June 2003 Church & State | People & Events

Students in Cedarville, Ark., will be able to continue reading about the adventures of wizard-in-training Harry Potter, thanks to a recent federal court ruling.

U.S. District Judge Jimm Larry Hendren on April 22 ordered the Cedarville School District to make the Potter books available for general circulation in school libraries. The ruling overturned an action of the Cedarville School Board, which voted 3-2 last year to require students to obtain a parent\'s permission to check out the books.

The Harry Potter series is a runaway bestseller that deals with a wizard-training school and other fantasy elements common in children\'s literature. However, it has sparked a censorship campaign by some Christian fundamentalists who claim the works, authored by J.K. Rowling, might lead youngsters into the occult.

According to the Fort Smith South­west Times Record, Cedarville parent Angie Haney complained about the Potter books after her pastor at the Uniontown Assembly of God offered a series of sermons about witchcraft and satanic cults. The pastor of the church, Mark Hodges, is also a member of the Cedarville School Board and voted for restricting student access to the books. According to Haney, the Potter series is a "starting place to learn witchcraft, sorcery and other satanic ideas."

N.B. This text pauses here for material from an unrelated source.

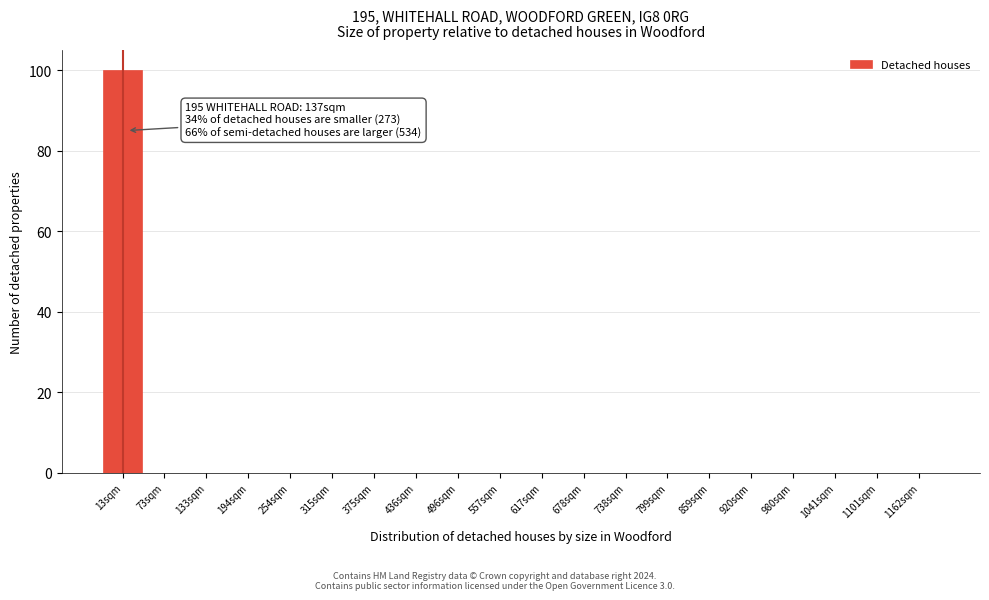

Reading right to left, extract all data points from this chart.

1162sqm=0	1101sqm=0	1041sqm=0	980sqm=0	920sqm=0	859sqm=0	799sqm=0	738sqm=0	678sqm=0	617sqm=0	557sqm=0	496sqm=0	436sqm=0	375sqm=0	315sqm=0	254sqm=0	194sqm=0	133sqm=0	73sqm=0	13sqm=100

Judge Hendren ruled that the school district must "return the books known as \'the Harry Potter books\' to its library shelves, where they can be accessed without any restrictions other than those administrative restrictions that apply to all works of fiction in the libraries of the district."

Hendren\'s ruling came in response to a lawsuit filed by Billy Ray and Mary Counts, Cedarville parents, who argued that the school board action violated their daughter\'s constitutional rights.

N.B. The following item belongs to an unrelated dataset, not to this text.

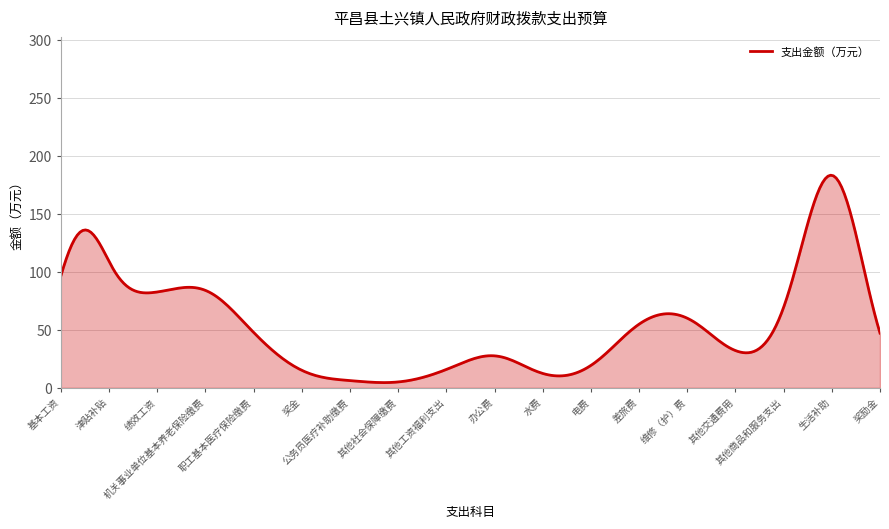

What is the difference between the maximum and minimum values?

178.8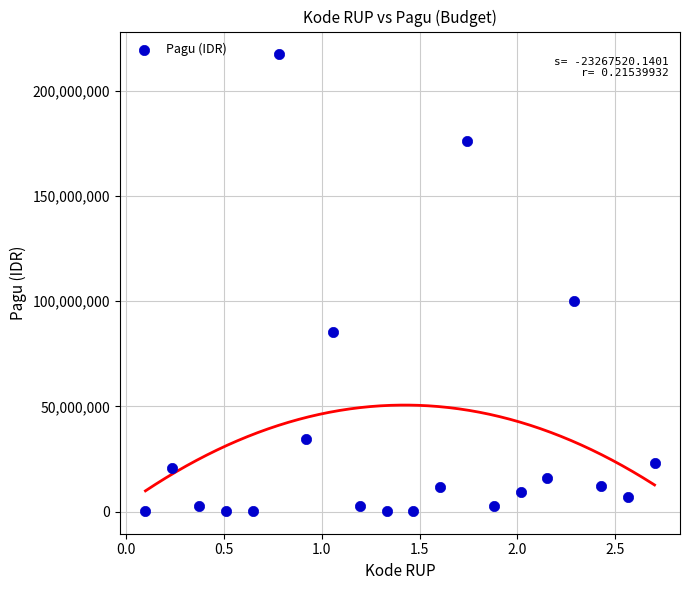

What is the range of Y values (max minus min)?

216800000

After the books were challenged, school officials formed a 15-member committee to examine the Potter tomes and make a recommendation about them. The committee voted unanimously to retain the books, but the school board voted to remove them anyway.

A group of free-speech and constitutional rights groups, including Ameri­cans United, filed a friend-of-the-court-brief calling on the court to overturn the school board\'s restriction. Groups that signed onto the brief included the Association of American Publishers, the Center for First Amendment Rights, the Freedom to Read Foundation, the Stu­dent Press Law Center and the American Booksellers Foundation for Free Expression. The popular, but frequently censored, author Judy Blume also joined the brief.

"This court has rescued Harry Potter from the clutches of religious hysteria," said Barry W. Lynn, Americans United executive director. "Instead of waving a magic wand, the judge waved the Constitution. In America, that\'s more than enough."

Hendren ruled that school board members had improperly restricted access to the books "because of their shared belief that the books promote a particular religion."

"Regardless of the personal distaste with which these individuals regard \'witchcraft,\' it is not properly within their power and authority as members of defendant\'s school board to prevent the students at Cedarville from reading about it, " Hendren held.

Asked to comment on the ruling, school board member Jerry Shelly, who voted to restrict the books, said simply, "Ain\'t no comment on it."